D2018-04-052 : Stefan Allinger président de la Fondation Équipe-Québec c. le site Internet de la station radiophonique CHOI 98,1 FM Radio X

Le Conseil a rejeté la plainte visant l’exactitude du titre « Maurais jette les gants : Une fondation veut des médailles pour… LA RACE QUÉBÉCOISE! » puisque celui-ci reflétait le sujet de l’entrevue réalisée avec un administrateur de la Fondation Équipe-Québec.

À propos

Le Conseil de presse du Québec est un organisme privé, à but non lucratif, qui œuvre depuis plus de 45 ans à la protection de la liberté de la presse et à la défense du droit du public à une information de qualité.
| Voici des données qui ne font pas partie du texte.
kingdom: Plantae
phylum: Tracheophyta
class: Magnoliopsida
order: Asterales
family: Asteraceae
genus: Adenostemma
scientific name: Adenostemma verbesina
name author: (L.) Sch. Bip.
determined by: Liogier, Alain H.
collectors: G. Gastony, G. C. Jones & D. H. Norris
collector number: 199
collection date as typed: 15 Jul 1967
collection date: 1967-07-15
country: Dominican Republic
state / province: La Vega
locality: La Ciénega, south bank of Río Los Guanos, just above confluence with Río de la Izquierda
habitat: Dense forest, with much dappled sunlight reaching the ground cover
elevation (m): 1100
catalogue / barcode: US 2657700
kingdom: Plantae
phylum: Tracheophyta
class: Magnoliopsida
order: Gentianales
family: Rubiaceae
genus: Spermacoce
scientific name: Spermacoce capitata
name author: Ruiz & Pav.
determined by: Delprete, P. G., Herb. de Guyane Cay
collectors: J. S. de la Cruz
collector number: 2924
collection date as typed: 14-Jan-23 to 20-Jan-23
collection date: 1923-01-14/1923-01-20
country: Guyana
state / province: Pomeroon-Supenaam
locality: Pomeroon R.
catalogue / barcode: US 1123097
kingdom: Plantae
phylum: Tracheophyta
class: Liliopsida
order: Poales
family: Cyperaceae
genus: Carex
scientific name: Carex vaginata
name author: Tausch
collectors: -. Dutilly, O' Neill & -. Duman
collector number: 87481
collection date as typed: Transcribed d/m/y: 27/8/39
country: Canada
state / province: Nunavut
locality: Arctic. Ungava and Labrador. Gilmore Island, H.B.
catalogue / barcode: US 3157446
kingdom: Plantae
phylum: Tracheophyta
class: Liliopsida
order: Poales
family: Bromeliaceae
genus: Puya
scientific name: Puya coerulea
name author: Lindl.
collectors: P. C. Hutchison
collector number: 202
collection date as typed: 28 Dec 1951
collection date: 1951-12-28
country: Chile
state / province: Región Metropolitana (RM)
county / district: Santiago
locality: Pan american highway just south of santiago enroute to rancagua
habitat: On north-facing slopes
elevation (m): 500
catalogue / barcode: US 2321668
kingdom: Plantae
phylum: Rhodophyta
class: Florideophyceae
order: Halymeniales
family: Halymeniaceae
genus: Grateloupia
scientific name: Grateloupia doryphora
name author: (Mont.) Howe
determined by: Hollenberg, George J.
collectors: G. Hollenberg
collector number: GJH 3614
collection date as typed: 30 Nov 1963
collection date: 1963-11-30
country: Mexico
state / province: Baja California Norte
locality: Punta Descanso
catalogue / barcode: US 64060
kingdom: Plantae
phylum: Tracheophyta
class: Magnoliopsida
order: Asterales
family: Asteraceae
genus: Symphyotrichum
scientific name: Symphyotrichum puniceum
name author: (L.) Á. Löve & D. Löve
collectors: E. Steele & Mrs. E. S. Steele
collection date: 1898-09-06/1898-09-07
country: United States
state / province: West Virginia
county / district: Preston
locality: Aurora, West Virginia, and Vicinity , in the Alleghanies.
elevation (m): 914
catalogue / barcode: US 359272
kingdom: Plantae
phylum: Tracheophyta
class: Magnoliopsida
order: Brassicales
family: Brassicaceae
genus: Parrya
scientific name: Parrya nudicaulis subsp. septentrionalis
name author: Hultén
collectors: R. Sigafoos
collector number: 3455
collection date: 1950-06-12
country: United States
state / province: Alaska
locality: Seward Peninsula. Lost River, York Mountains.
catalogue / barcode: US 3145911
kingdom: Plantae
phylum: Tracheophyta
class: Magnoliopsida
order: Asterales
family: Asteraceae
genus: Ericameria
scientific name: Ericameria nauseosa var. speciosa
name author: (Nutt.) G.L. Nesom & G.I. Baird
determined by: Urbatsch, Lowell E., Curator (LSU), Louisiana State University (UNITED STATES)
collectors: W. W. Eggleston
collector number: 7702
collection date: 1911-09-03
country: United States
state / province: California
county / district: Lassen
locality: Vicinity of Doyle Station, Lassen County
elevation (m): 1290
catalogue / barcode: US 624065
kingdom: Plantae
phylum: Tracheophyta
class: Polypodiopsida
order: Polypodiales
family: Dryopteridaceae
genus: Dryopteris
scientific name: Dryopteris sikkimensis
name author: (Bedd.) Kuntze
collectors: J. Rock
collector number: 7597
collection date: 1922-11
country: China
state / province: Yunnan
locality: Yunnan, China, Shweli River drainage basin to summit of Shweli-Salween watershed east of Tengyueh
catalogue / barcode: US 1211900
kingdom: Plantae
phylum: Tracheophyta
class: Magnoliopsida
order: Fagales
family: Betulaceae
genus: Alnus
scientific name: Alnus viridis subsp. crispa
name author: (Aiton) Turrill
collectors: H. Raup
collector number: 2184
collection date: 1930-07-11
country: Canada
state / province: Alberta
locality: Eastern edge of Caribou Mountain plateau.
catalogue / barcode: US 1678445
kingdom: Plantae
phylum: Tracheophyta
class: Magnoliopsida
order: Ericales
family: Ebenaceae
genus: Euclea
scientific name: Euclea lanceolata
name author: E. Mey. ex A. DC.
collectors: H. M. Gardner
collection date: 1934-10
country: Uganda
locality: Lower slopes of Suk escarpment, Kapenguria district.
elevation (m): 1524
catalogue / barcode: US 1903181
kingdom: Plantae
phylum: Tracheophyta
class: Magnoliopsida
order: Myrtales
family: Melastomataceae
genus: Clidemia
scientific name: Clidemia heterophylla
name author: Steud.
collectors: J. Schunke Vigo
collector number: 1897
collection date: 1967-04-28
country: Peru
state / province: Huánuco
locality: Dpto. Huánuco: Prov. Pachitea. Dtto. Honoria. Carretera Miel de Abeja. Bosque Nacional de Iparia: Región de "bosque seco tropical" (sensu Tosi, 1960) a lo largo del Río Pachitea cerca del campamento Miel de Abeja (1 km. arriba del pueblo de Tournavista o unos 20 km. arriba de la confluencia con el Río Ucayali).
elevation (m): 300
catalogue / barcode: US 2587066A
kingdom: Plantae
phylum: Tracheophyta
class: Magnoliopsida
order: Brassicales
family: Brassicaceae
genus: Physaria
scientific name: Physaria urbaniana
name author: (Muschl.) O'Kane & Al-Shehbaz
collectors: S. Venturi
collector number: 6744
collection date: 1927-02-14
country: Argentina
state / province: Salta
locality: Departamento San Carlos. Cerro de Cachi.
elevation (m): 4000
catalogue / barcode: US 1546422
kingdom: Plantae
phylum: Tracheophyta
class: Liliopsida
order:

Son action s’étend à tous les médias d’information distribués ou diffusés au Québec, qu’ils soient membres ou non du Conseil, qu’ils appartiennent à la presse écrite ou électronique. Le Conseil reçoit les plaintes du public et rend des décisions relativement à la déontologie journalistique. Mécanisme d’autorégulation de la presse, le Conseil ne peut être assimilé à un tribunal civil, il ne possède aucun pouvoir judiciaire, réglementaire, législatif ou coercitif; il n’impose aucune autre sanction que morale.